I used to want to live way up north, in fact I still desperately want to work in the Yukon. Since childhood I’ve been obsessed by the northern lights and polar bears. When I was young I read a lot of kid’s stories by Jan Brett about life in winter in Scandinavia that made it look like an exciting place full of trolls and friendly reindeer. A quick Google search has revealed to me that she is in fact American! It’s all a lie, what does she know about the horrors of a “real” winter! I feel slightly betrayed at the thought that my childhood brain was being molded by fake news. On the topic of trolls, friendly reindeer and feeding children fake news, Frozen is doing exactly that! This generation isn’t growing up with Jan’s ‘90s stories about the Trouble With Trolls, but they are growing up with Olaf and that dude with the shaggy hair. I would not be surprised if in ten years another editor sits at this desk felling betrayed at the unrealistic portrayal of winter in the far north. You are cold Elsa! It’s freezing outside, put your mittens back on!!

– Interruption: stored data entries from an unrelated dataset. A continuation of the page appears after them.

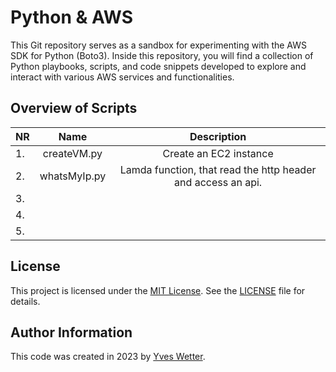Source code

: # Python & AWS

This Git repository serves as a sandbox for experimenting with the AWS SDK for Python (Boto3). Inside this repository, you will find a collection of Python playbooks, scripts, and code snippets developed to explore and interact with various AWS services and functionalities.

## Overview of Scripts

| **NR** |   **Name**   |                       **Description**                        |
|--------|:------------:|:------------------------------------------------------------:|
| 1.     | createVM.py  |                    Create an EC2 instance                    |
| 2.     | whatsMyIp.py | Lamda function, that read the http header and access an api. |
| 3.     |              |                                                              |
| 4.     |              |                                                              |
| 5.     |              |                                                              |

## License

This project is licensed under the [MIT License](https://opensource.org/licenses/MIT). See the [LICENSE](LICENSE) file for details.

## Author Information

This code was created in 2023 by [Yves Wetter](mailto:yves.wetter@edu.tbz.ch).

What if the cold Scandinavian winters don’t float your boat and you’re just looking for something gloomy? Something with some great pathetic fallacy to your own rainy November life? Well, I can recommend Gothic literature instead. Stuff like the Brontë sisters’ work is dark and a little spooky and makes you really glad to be born 200 years after them. These gals lived in the wilds of the Northern England and I think we can infer from all the data that living in “Northern anything” is a cold, dark and thus often depressing place to live. The three sisters, all novelists, wrote in the “Romantic” style of the day which happened to be influenced by the many issues of the day topmost being death. So romantic.
The characters in their books are cruel, think only of themselves, follow their own whims, purposely deceive each other and die for terribly depressing reasons. It’s exactly the sort of book that makes you wish you had a large fireplace, a mug of hot chocolate and a couple puppy dogs to keep you company while reading it.
In honour of Halloween my last book is Mary Shelley’s famous novel Frankenstein, most well-known for its hundreds of Hollywood spin-offs. The book opens with a series of letters from a Captain Walton to his sister as he embarks on a journey to the North Pole. At the very beginning he writes from St. Petersburg in Russia speaking of the wind and icy cold air that blows from the direction in which he is headed and it only gets colder and snowier from there. In the snows of the Arctic they encounter a scientist named Victor Frankenstein who tells them his life story and his unconventional experiments which resulted in the “monster” pop culture has taken such a liking to. It’s dark, it’s grim, and it’s not written by a Swedish person although it is set very far up north.
Happy procrastination by reading folks, I hope you stay warm and snug as winter closes its icy fist around us once again.